This site discusses phimosis in its specific forms of phimotic ring, frenulum breve, adhesions or skinbridges. During erection these conditions inhibit the relationship between foreskin and glans. This functionally restricts the erection, and thus has an effect on the sexuality. With our culture's attitudes on health care, it would be appropriate to encourage early prevention.

Jan 2021 : Please read the new summary.

Supplementary file to Statistics and "The Validity of Routine Medical Checks"


Schöberlein`s statistic of 8.8% relates to phimosis visible when flaccid, among young men. In order to arrive at a realistic figure, we must add

5% who develop a phimosis during adulthood. (considerably more in old age)
2% frenulum.
2% pain and difficulty inherent in some tensions and degrees of phimosis which are not visible when flaccid.

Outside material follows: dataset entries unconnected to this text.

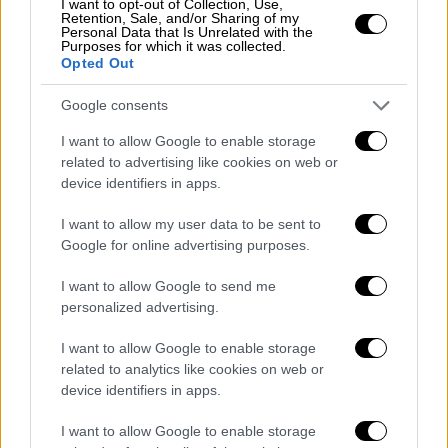
I want to opt-out of Collection, Use,
Retention, Sale, and/or Sharing of my
Personal Data that Is Unrelated with the
Purposes for which it was collected.
Opted Out
Google consents
I want to allow Google to enable storage
related to advertising like cookies on web or
device identifiers in apps.
I want to allow my user data to be sent to
Google for online advertising purposes.
POPULAR VIDEOS
I want to allow Google to send me
personalized advertising.
Δελτίο...
|
08.08.2026 16:18
I want to allow Google to enable storage
Δελτίο στην νοηματική 08/08/2026
related to analytics like cookies on web or
device identifiers in apps.
I want to allow Google to enable storage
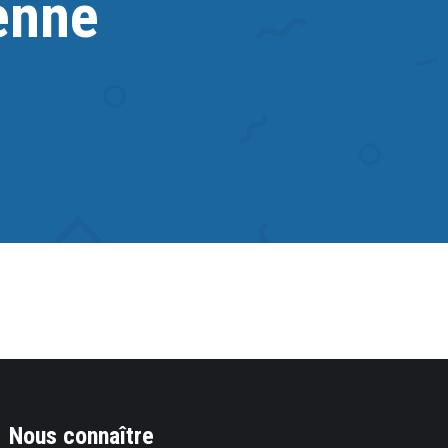
enne
Nous connaître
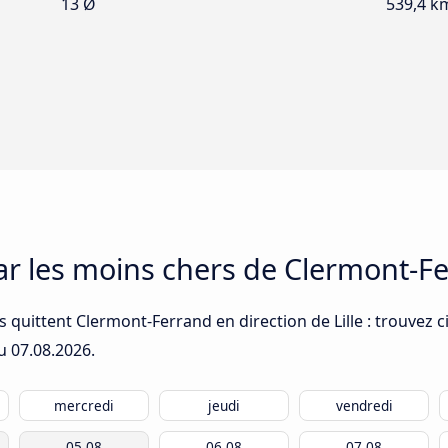
13 Ø
539,4 k
ar les moins chers de Clermont-Fer
 quittent Clermont-Ferrand en direction de Lille : trouvez c
du
07.08.2026
.
mercredi
jeudi
vendredi
05.08
06.08
07.08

Half the (personal opinion of 4%) frenulum cases occur with, and are included in the phimosis figures.
Skin bridges (in uncircumcised boys) also appear to occur mostly together with phimotic ring
Diseases and infections are also largely covered in these figures, (undeveloped foreskin, --> no natural retraction,--> uncleanliness).

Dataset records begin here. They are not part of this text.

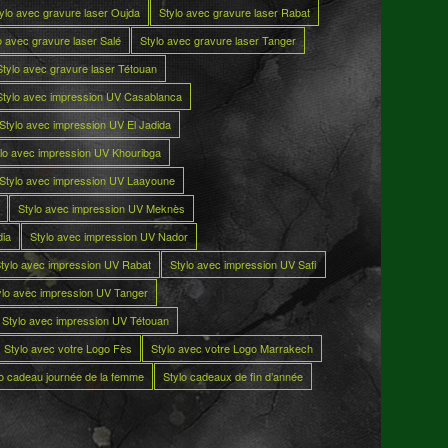
ylo avec gravure laser Oujda
Stylo avec gravure laser Rabat
o avec gravure laser Salé
Stylo avec gravure laser Tanger
Stylo avec gravure laser Tétouan
Stylo avec impression UV Casablanca
Stylo avec impression UV El Jadida
lo avec impression UV Khouribga
Stylo avec impression UV Laayoune
Stylo avec impression UV Meknès
dia
Stylo avec impression UV Nador
tylo avec impression UV Rabat
Stylo avec impression UV Safi
ylo avec impression UV Tanger
Stylo avec impression UV Tétouan
Stylo avec votre Logo Fès
Stylo avec votre Logo Marrakech
lo cadeau journée de la femme
Stylo cadeaux de fin d’année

How to arrive at Realistic Statistics.
What would give us really realistic statistics would be a survey on a group of men who were 80 yrs. old and over. Most older men will not be concerned about the social stigma and thus more likely to tell the truth, especially when they learn that by recording their experience it could help youngsters. Maybe with the skin shrinkage, by the time a man is 100 yrs. old, practically every male needs a surgical correction... ? It would be interesting to make a test survey on a group of old age pensioners. How many were circumcised, when, why... and remember to ask if they consider retraction necessary ...

Extra Points about Statistics
I believe the total figure is at least 12.5% not because of the medical studies, but simply because of the men I have talked with. I have talked personally with around 40 cases, and have questioned not more than 250 men; (I have certainly not had the opportunity to speak with 4,000 men!)

I realise such personally collected statistics are scientifically invalid; All one really needs to say is "If the statistics were only 1%, this would be too many". I believe, if parents were aware of a 1% chance they would want to check their children. I have never seen any valid source references for a 1% figure. (The lowest recorded statistic, is Øster with 2.4% and this was recorded after seven years of annual check-ups and education).